***** Texte choisi

Durant la cérémonie, le nganga murmure par bribes une invocation à l’arbre. Je suis un peu en retrait à flanc de pente et j’enregistre ses paroles à peine audibles. Alors la forêt se met à parler […] Mon magnétophone s’emplit du bruissement de milliers d’insectes, du frémissement des arbres, du grincement des arbres[10]. 

Grosso modo, la croyance de l’intelligence dans la nature et donc de l’unité du réel, reprise chez Kourouma, résonne comme une sagesse qui rappelle à l’homme qu’il est historiquement situé dans un processus de création où la pensée de l’être ne sépare point visible et invisible, profane et sacré, matériel et immatériel ; et où il lui est impossible de vivre de manière autonome par rapport aux autres forces (créatures) cosmiques capables de réagir brutalement à ses actions, tel que nous le voyons aujourd’hui avec l’écosystème planétaire qui ne peut plus supporter davantage nos effets dévastateurs. Cette croyance invite l’homme à aiguiser son intuition pour percevoir la totalité énergétique universelle, seule voie pour lui de recréer l’harmonie et le dialogue avec la biodiversité, le monde animal, le monde végétal, le monde minéral, et préserver la vie.

**********
***** Enregistrements extraits

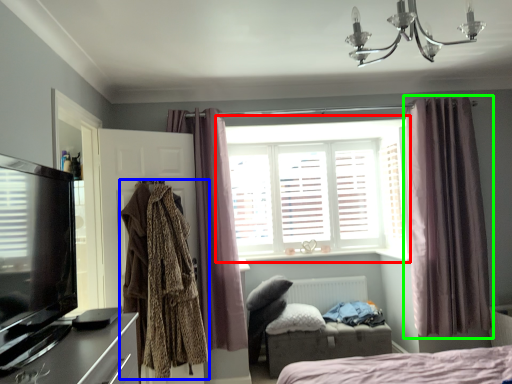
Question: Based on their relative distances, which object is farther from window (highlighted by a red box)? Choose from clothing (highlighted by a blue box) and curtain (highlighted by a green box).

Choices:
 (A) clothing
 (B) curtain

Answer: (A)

**********
***** Enregistrements extraits

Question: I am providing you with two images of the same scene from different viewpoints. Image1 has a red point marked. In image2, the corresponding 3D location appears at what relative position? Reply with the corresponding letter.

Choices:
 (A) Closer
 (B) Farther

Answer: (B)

**********

#### Consigne A
Traduisez en anglais cette phrase du texte choisi : « Cette croyance invite l’homme à aiguiser son intuition pour percevoir la totalité énergétique universelle, seule voie pour lui de recréer l’harmonie et le dialogue avec la biodiversité, le monde animal, le monde végétal, le monde minéral, et préserver la vie. »
#### Consigne B
Poursuivez le texte choisi au-delà de sa dernière phrase.
Les enregistrements ne servent pas ici.

#### Résultat de l'exercice A
This belief invites man to sharpen his intuition in order to perceive the universal energetic totality, the only way for him to recreate harmony and dialogue with biodiversity, the animal world, the plant world, the mineral world, and to preserve life.

#### Résultat de l'exercice B
Un autre mythe, reproduit dans le discours narratif chez Kourouma, peut trouver son assise dans la moralisation des comportements. Il s’agit de la croyance aux ancêtres justiciers. Celle où en toutes circonstances et à tous les prix, les ancêtres conjurent les forces du désordre afin que l’ordre règne au sein de la société.

Dans les romans, ce mythe est visible sur l’itinéraire des personnages Fama, Djigui Keita, Koyaga, Birahima. Kourouma veut, à travers ces personnages, remettre au goût du jour ce passé où les dieux faisaient respecter l’ordre social et punissaient ceux qui le défiaient. Si Fama, prince de la dynastie des Doumbouya et garant de la tradition est présenté comme un misérable, un bon à rien qui meurt atrocement, c’est à cause de sa transgression. En quittant son village natal pour la ville, il s’est lui-même attiré les malédictions et le courroux des dieuxDjigui Keita subit la même colère en acceptant les privilèges des colons au grand dam de son peuple. Si le président de la République Koyaga vit des tribulations, c’est aussi parce qu’il a violé les principes de la communauté. Il est décrit comme un président dictateur, sanguinaire et voleur.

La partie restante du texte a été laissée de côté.